Some of the most common chords on the bass guitar include C, E, and A due to their availability and ease of playing on the bass guitar's thick strings.
Other popular chords include power chords, which are commonly used in rock and metal music. Power chords are typically made up of just two notes, the root note and the fifth note of the chord (though technically, these should be called power harmonies, that's less fun to say.) You can easily play power chords by playing a note on either the first or second string and playing another note on one string up and two frets closer to the bridge.
Open Position Chords
Open-position chords on the bass guitar are chords that are played using open strings as a focus point. Open-position chords are commonly used in bass guitar playing because they allow for more sustain and a fuller sound and reduce the number of frets you have to hold down on the heavier strings.
To play an open position chord, you start by playing one or more open strings on the bass guitar, and then use your fingers to fret the other notes of the chord on the other strings. For example, an open position A chord on the bass guitar would use the open A string, the second fret of the D string, the second fret of the G string, and the second fret of the E string.
Open-position chords are often used in simple chord progressions and can help to add depth and richness to a bassline. However, it's important to note that not all chords can be played in an open position on the bass guitar, and sometimes it may be necessary to use different voicings or positions to achieve the desired sound.
Movable major and minor chords on the bass guitar are chords that can be played in any key by moving the same shape up or down the fretboard, similar to the power harmony but with a few extra notes.
These chords are sometimes known as "bar chords'' on a standard guitar because they may require you to use your index finger to "bar" all the strings at a certain fret while using your other fingers to play the other notes of the chord. This doesn't quite apply on the bass, though, because the notes that you would hold down with the index finger, creating the bar, don't exist on a four-string bass.
A movable major chord on the bass guitar primarily consists of three notes that you can move up and down the neck: Any note on the 4th string, then two frets up on the 3rd string, skip the second string and play the note between the frets of the first and second note. You could also play the same fret on the second string. However, most bassists' hands aren't that big, and you could end up hurting yourself.

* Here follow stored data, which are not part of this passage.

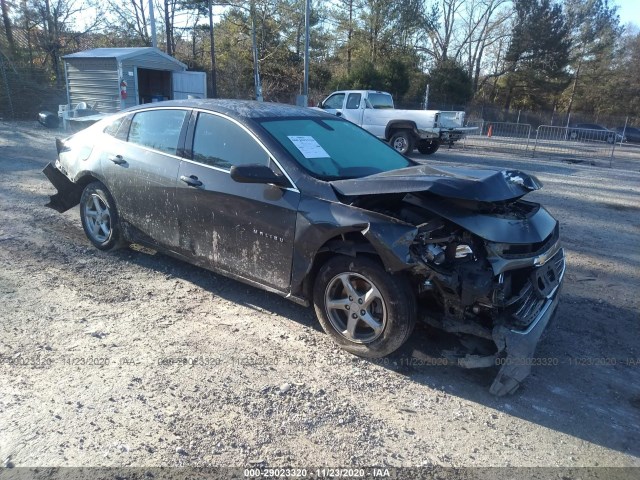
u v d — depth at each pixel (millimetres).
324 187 3615
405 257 3148
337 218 3453
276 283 3896
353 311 3570
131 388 3180
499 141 22859
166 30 34625
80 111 15461
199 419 2928
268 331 3955
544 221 3750
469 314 3400
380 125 16547
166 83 20344
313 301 3773
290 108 4715
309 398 3172
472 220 3305
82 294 4430
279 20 38156
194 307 4293
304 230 3615
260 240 3891
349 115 17219
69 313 4086
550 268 3615
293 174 3752
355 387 3314
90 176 5254
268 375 3389
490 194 3357
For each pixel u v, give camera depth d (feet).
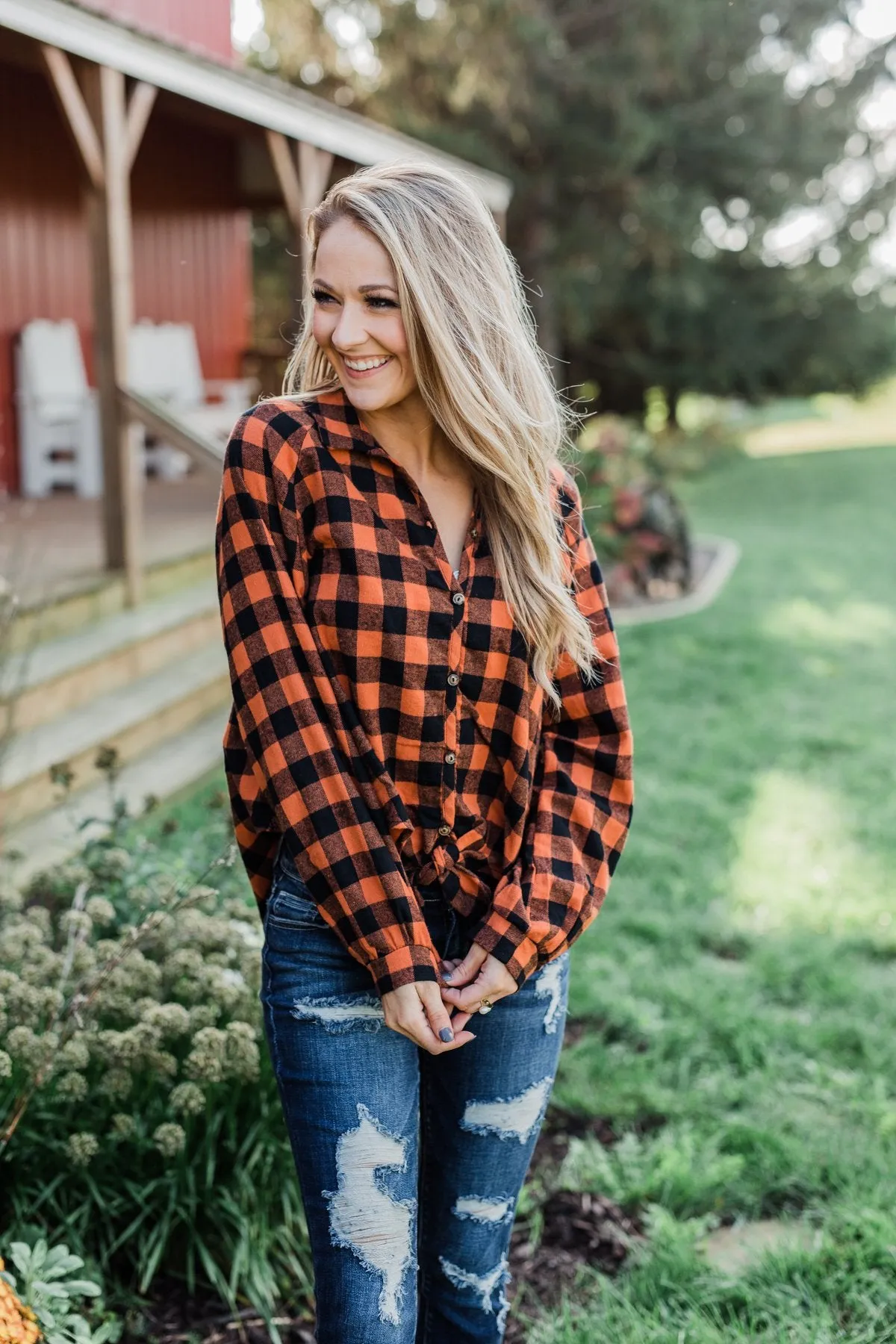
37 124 27.61
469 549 5.22
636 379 69.00
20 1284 6.30
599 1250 8.21
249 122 22.71
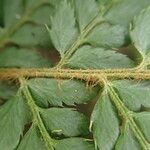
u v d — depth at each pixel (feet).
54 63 0.44
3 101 0.41
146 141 0.35
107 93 0.37
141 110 0.37
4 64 0.44
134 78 0.38
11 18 0.46
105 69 0.38
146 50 0.38
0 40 0.45
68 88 0.38
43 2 0.46
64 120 0.37
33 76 0.40
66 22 0.39
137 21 0.38
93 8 0.40
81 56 0.39
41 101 0.38
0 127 0.38
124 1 0.41
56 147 0.36
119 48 0.41
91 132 0.36
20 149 0.37
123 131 0.36
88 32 0.40
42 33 0.45
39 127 0.37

This positioning can be played up and down the first string wherever you'd like, and if you play it on the 3rd string, it becomes a 7th chord!
The minor chord version of a moveable chord is very similar to the major positioning, with just one adjustment. Instead of playing the fret between the first and second notes, you'll play the same note on the 1st string as you will on the 4th string. Again, for this minor chord, you can play it anywhere on the first string, and you can add the 2nd string if you're feeling up to the challenge!
What Are Some Techniques for Playing Bass?
You can use various techniques to play bass guitar --- here are some of the most common with some tips for success.
Using a Pick
Using a pick is a popular technique for playing the bass guitar, regardless of what your friend that listens to Victor Wooten says. A pick is just a small piece of plastic or gift card that's held between the thumb and index finger. It is used to strike the bass guitar strings, producing a clear, consistent sound.
To use a pick, hold it firmly between your thumb and index finger. Make sure the pointed end of the pick is facing down and toward the strings. Place your hand over the strings, with your thumb resting on the E string and your fingers resting on the other strings. Use a downward motion to strike the strings, starting with the lowest string (the E string) and moving upward.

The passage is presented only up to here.